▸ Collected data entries
_ _ _ _ _

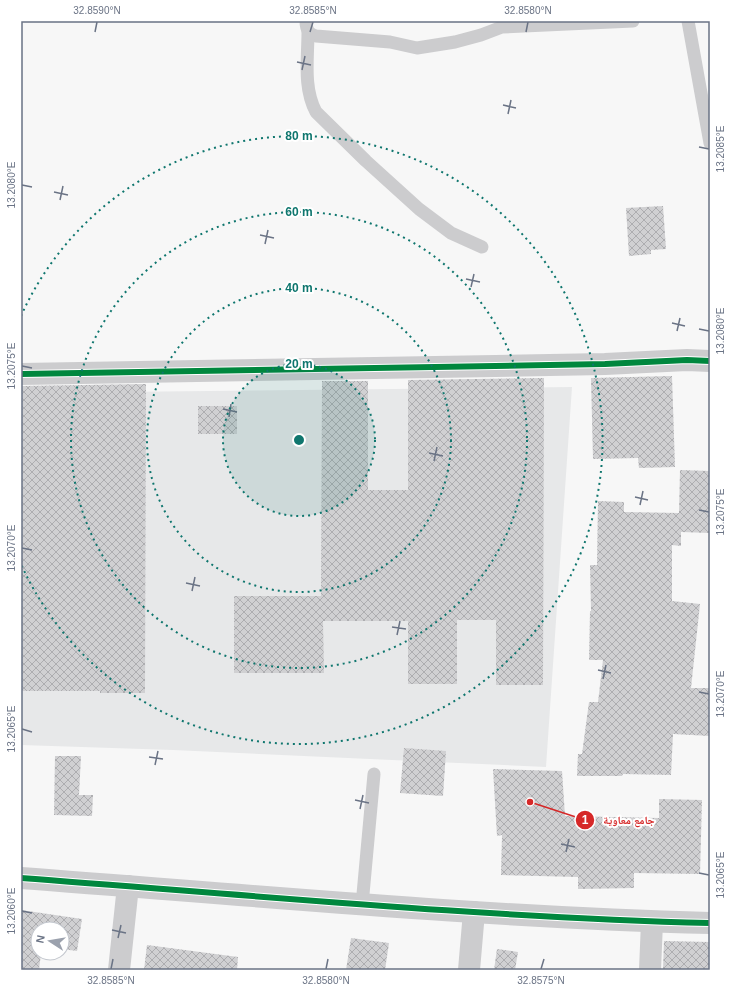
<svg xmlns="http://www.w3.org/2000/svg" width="731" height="991" font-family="Arial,'Noto Naskh Arabic',sans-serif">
  <defs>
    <pattern id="building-cross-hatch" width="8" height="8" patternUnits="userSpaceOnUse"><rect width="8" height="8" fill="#d0d0d2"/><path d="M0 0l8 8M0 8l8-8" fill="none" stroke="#adadb0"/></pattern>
  </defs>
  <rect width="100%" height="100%" fill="#f7f7f7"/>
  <path fill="#e7e8e9" d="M 572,387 L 546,767 L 173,750 L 21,745 L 21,393 Z"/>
  <g fill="url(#building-cross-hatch)">
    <path d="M 663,206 L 666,249 L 651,250 L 651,254 L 629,256 L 626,208 Z"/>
    <path d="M 672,376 L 675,467 L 639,468 L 638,458 L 593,459 L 591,378 Z"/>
    <path d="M 544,378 L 543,685 L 496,685 L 496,620 L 457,620 L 457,684 L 408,684 L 408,621 L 323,621 L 324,673 L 234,673 L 234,596 L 321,596 L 322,381 L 368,381 L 368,490 L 408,490 L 408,380 Z"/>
    <path d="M 146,384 L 145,693 L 100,693 L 100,691 L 21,691 L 21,386 Z"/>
    <rect x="198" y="406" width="39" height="28"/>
    <path d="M 680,470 L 710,471 L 710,533 L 681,532 L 681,546 L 672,545 L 672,601 L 700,604 L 691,688 L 710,688 L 710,736 L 673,734 L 671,775 L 623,774 L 622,776 L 577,776 L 578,754 L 582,754 L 589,702 L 598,702 L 603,660 L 589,660 L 590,611 L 591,611 L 590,565 L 597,565 L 598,501 L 624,502 L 624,512 L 679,513 Z"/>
    <path d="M 404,748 L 446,751 L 443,796 L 400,793 Z"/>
    <path d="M 55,756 L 81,756 L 79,795 L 93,795 L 92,816 L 54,815 Z"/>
    <path d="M 493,769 L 562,771 L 565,816 L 659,818 L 659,799 L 702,800 L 700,874 L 634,873 L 634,888 L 578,889 L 578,877 L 501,875 L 502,835 L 497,836 Z"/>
    <path d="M 21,910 L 82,919 L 77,951 L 62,949 L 62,929 L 38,929 L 38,953 L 41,953 L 39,970 L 21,970 Z"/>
    <path d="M 351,938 L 389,943 L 385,970 L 346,970 Z"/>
    <path d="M 664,941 L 710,942 L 710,970 L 663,970 Z"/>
    <path d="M 147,945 L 238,957 L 237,970 L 144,970 Z"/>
    <path d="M 497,949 L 518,952 L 515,970 L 494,970 Z"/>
  </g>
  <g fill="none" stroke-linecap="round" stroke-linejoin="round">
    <g stroke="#ccccce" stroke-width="13">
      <path d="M 306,21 C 306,29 308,34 316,36 L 390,42 L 417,48 L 455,42 L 481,35 L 502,27 L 633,21"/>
      <path d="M 688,21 L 710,143"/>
      <path d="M 308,32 C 308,58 303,88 316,112 L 366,161 L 419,209 L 451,233 L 482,247"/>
      <path d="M 362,905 L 374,774"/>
    </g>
    <g stroke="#ccccce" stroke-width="22">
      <path d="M 21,374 L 605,364 L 687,360 L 710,361"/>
      <path d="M 21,878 C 250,895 480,917 710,923"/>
      <path d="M 119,970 L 128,886"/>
      <path d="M 469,970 L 474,912"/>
      <path d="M 650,970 L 652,922"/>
    </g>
    <g stroke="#fff" stroke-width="8">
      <g id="cycleway">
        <path d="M 21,374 L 605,364 L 687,360 L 710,361"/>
        <path d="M 21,878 C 250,895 480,917 710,923"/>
      </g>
    </g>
    <use href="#cycleway" stroke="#00873e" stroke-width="6"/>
  </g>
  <path fill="none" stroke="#6a7385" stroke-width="1.5" d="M 95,32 L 97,22M 310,32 L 313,22M 526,32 L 528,22M 297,62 L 311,65M 302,70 L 305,56M 503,105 L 516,108M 508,114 L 511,100M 699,147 L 709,149M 22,185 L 32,187M 54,192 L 68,195M 60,200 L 63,186M 260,235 L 274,238M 265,244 L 268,230M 466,279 L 480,282M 471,287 L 474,274M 672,323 L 685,326M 699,329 L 709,331M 677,331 L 680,318M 22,366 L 32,368M 223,409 L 237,412M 229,417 L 231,404M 429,453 L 443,456M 434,461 L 437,447M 635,497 L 648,500M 640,505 L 643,491M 699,510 L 709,512M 22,548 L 32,550M 186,583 L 200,586M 192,591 L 195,577M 392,627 L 406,629M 397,635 L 400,621M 598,670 L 611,673M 603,679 L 606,665M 699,692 L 709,694M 22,729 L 32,732M 149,757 L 163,759M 155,765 L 158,751M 355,800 L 369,803M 360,809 L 363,795M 561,844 L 575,847M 566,852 L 569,839M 699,873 L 709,875M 22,911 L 32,913M 112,930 L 126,933M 118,938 L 121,925M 111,969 L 113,959M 326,969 L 328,959M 541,969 L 544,959"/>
  <circle cx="299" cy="440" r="76" fill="#0f766e" fill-opacity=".12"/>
  <g fill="none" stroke="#0f766e" stroke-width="2" stroke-dasharray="2 4">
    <circle cx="299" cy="440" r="76"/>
    <circle cx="299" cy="440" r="152"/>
    <circle cx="299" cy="440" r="228"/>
    <path d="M21 316A304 304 0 1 1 21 564"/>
  </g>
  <circle cx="299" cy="440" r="6" fill="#0f766e" stroke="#fff" stroke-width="2"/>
  <g font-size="12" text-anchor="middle" font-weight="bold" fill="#0f766e" stroke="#fff" stroke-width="4" stroke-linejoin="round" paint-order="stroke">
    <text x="299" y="140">80 m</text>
    <text x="299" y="216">60 m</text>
    <text x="299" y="292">40 m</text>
    <text x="299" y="368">20 m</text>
  </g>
  <path fill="none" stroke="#d62828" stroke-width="1.5" d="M530 802L585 820"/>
  <g fill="#d62828" stroke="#fff" stroke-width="1.5">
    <circle cx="530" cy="802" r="4"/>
    <circle cx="585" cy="820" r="10"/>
  </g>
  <g font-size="12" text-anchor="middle" font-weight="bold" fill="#fff">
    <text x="585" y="824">1</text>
  </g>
  <g font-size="11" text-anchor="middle" font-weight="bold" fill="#d62828" stroke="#fff" stroke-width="4" stroke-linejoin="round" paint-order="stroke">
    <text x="629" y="824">جامع معاوية</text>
  </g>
  <rect width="731" height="991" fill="none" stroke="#ffffff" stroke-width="44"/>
  <g transform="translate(50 941) rotate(282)"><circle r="19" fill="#ffffff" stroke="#c3c7ce"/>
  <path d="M0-3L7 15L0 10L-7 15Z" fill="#9ba1ad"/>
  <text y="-6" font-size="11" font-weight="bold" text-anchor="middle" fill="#6a7385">N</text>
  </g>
  <rect x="22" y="22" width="687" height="947" fill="none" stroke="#6a7385" stroke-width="1.5"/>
  <g font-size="10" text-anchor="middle" fill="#6a7385">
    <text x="97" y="14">32.8590°N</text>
    <text x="313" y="14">32.8585°N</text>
    <text x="528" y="14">32.8580°N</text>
    <text transform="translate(720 149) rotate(-90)" y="4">13.2085°E</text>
    <text transform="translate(11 185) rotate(-90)" y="4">13.2080°E</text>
    <text transform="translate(720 331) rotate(-90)" y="4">13.2080°E</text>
    <text transform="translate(11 366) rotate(-90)" y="4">13.2075°E</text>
    <text transform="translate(720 512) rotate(-90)" y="4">13.2075°E</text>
    <text transform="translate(11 548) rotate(-90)" y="4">13.2070°E</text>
    <text transform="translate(720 694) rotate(-90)" y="4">13.2070°E</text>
    <text transform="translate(11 729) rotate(-90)" y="4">13.2065°E</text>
    <text transform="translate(720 875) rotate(-90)" y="4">13.2065°E</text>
    <text transform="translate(11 911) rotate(-90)" y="4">13.2060°E</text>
    <text x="111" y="984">32.8585°N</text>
    <text x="326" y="984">32.8580°N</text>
    <text x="541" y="984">32.8575°N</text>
  </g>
</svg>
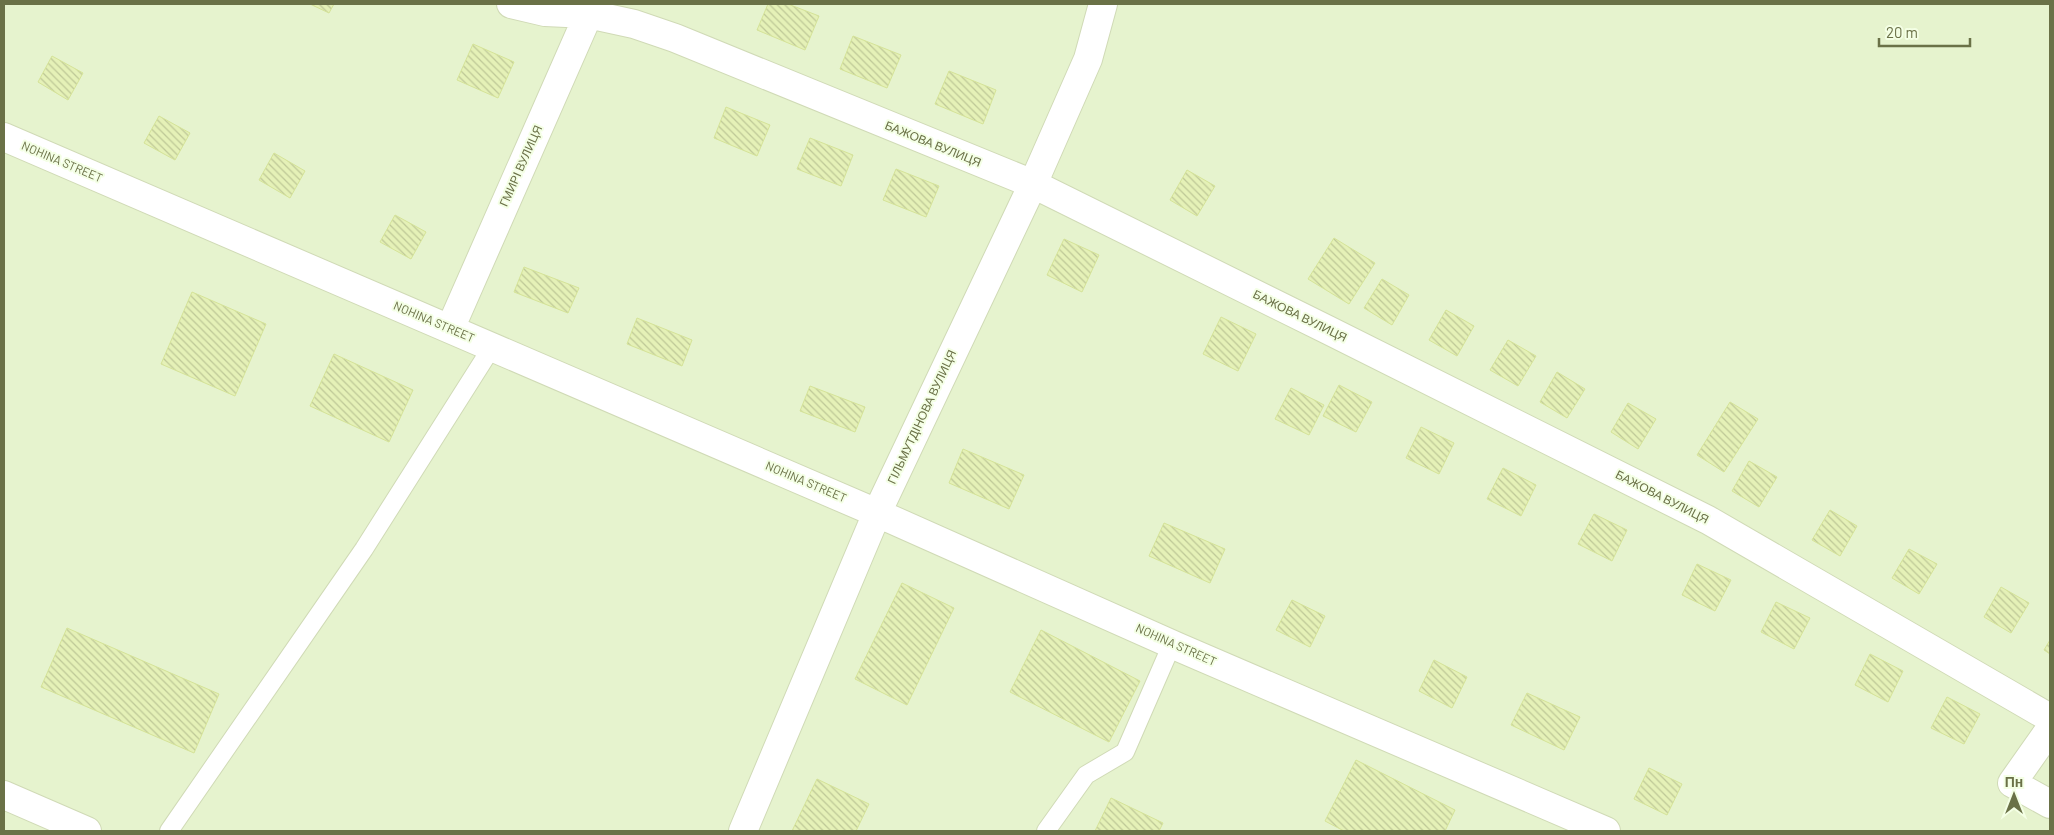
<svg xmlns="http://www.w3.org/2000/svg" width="2054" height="835" viewBox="0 0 2054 835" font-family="Barlow,sans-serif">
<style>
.residential{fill:#e6f3ce}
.building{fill:url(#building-back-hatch);stroke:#d5e398}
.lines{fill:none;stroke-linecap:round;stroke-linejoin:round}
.service-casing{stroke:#d0dab6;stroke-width:20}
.minor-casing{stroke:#d0dab6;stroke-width:30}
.service{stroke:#fff;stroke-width:18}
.minor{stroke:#fff;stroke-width:28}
.labels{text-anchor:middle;stroke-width:4;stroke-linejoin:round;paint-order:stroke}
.street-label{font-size:12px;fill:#6a7147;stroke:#f4ffe5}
</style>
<defs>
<pattern id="building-back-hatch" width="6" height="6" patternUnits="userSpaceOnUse" patternTransform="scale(1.25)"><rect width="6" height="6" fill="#e5f1b7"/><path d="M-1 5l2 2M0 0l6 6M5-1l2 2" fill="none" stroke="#bec897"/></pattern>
</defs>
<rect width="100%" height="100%" fill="#f0fcdf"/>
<path class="residential" d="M 4,4 L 2050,4 L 2050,831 L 4,831 Z"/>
<path class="building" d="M 310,4 L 334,4 L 329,13 Z
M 768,4 L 788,4 L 819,16 L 805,50 L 757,30 Z
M 853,36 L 901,55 L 887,88 L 840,69 Z
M 473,44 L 514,62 L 498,98 L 457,80 Z
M 52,56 L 83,73 L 68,100 L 38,82 Z
M 949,71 L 996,90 L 983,124 L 935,104 Z
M 726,107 L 770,125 L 757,156 L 714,138 Z
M 159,116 L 190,133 L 175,160 L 144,143 Z
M 810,138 L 853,155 L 841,186 L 797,169 Z
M 274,153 L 305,171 L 290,198 L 259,180 Z
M 896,169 L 939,186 L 926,217 L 883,200 Z
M 1187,170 L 1215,186 L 1197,216 L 1170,200 Z
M 395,215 L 426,232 L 411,259 L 380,242 Z
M 1334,238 L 1375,263 L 1349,304 L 1308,279 Z
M 1064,239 L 1099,255 L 1082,292 L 1047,275 Z
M 524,267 L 579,288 L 568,313 L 514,292 Z
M 1382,279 L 1409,295 L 1392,325 L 1364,308 Z
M 192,292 L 266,324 L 235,396 L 161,364 Z
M 1446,310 L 1474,326 L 1457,356 L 1429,340 Z
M 1221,317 L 1256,334 L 1238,371 L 1203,354 Z
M 637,318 L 692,340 L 682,366 L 627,344 Z
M 1508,340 L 1536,356 L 1518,386 L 1490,370 Z
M 334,354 L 413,390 L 389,442 L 310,406 Z
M 1557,372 L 1585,389 L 1567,418 L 1540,402 Z
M 1339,385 L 1372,402 L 1356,432 L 1323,416 Z
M 810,386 L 865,407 L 855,432 L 800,411 Z
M 1291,388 L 1324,405 L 1309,435 L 1275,419 Z
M 1730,402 L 1758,419 L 1724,472 L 1697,455 Z
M 1628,403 L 1656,419 L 1638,449 L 1611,432 Z
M 1421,427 L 1454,443 L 1439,474 L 1406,458 Z
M 963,449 L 1024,475 L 1009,509 L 949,483 Z
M 1749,461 L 1777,477 L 1759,507 L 1732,491 Z
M 1503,468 L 1536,485 L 1521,516 L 1487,499 Z
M 1830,510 L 1857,526 L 1840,556 L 1812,540 Z
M 1594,514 L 1627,530 L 1612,561 L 1578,544 Z
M 1164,523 L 1225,549 L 1210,583 L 1149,556 Z
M 1909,549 L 1937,564 L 1919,594 L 1892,578 Z
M 1697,564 L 1731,580 L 1715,611 L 1682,595 Z
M 902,583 L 954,608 L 907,705 L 855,679 Z
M 2001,587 L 2029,603 L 2011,633 L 1984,617 Z
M 1292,600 L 1325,616 L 1310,647 L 1276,630 Z
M 1776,602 L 1810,618 L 1794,649 L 1761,632 Z
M 67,628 L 219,694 L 194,753 L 41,687 Z
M 1041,630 L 1140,681 L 1109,742 L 1010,692 Z
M 2050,640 L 2050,654 L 2044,650 Z
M 1870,654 L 1903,671 L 1888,702 L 1855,685 Z
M 1434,660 L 1467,677 L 1452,708 L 1419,691 Z
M 1527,693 L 1580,717 L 1564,750 L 1511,725 Z
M 1947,697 L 1980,714 L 1964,744 L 1931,728 Z
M 1356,760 L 1455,810 L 1445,831 L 1344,831 L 1325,821 Z
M 1649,768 L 1682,784 L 1667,815 L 1634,799 Z
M 817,779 L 869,804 L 856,831 L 792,831 Z
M 1111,798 L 1163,823 L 1159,831 L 1095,831 Z"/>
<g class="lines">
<defs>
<path id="service" d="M 169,831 L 364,549 L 492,347
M 1046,831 L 1086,775 L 1125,752 L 1172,644"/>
<path id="minor" d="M 511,4 L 545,12 L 588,14 L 634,24 L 675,38 L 1033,184 L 1328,330 L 1708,520 L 2050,718
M 4,137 L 877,513 L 1178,647 L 1606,831
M 450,329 L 593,4
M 2050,729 L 2012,783 L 2050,804
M 4,795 L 87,831
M 743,831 L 877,513 L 1033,184 L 1088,59 L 1103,4"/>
</defs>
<use href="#service" class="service-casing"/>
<use href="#minor" class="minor-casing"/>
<use href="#service" class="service"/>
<use href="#minor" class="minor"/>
</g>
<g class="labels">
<g class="street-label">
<text transform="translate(933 144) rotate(22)" y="4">БАЖОВА ВУЛИЦЯ</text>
<text transform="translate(62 162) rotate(23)" y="4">NOHINA STREET</text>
<text transform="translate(521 166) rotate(-66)" y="4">ГМИРІ ВУЛИЦЯ</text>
<text transform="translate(1300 316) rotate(26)" y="4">БАЖОВА ВУЛИЦЯ</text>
<text transform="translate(434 322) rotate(23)" y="4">NOHINA STREET</text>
<text transform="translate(922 417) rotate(-65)" y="4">ГІЛЬМУТДІНОВА ВУЛИЦЯ</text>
<text transform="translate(806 482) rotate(23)" y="4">NOHINA STREET</text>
<text transform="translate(1662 497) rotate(27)" y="4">БАЖОВА ВУЛИЦЯ</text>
<text transform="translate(1176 645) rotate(24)" y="4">NOHINA STREET</text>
</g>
</g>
<rect width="2054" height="835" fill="none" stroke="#6a7147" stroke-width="10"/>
<g transform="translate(2014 795)" stroke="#f4ffe5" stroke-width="4" paint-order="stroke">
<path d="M0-4L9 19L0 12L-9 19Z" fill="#6a7147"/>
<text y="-8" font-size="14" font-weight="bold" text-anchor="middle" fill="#6a7147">Пн</text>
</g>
<path d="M1879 38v8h91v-8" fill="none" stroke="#6a7147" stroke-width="2.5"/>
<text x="1886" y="38" font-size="15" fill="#6a7147" stroke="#f4ffe5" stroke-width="4" paint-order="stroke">20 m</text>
</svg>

_ _ _ _ _

▸ PROBLEM REQUIREMENTS
Report back every line of the entries in which "service" occurs.

▸ SOLUTION FOR THIS PROBLEM
.service-casing{stroke:#d0dab6;stroke-width:20}
.service{stroke:#fff;stroke-width:18}
<path id="service" d="M 169,831 L 364,549 L 492,347
<use href="#service" class="service-casing"/>
<use href="#service" class="service"/>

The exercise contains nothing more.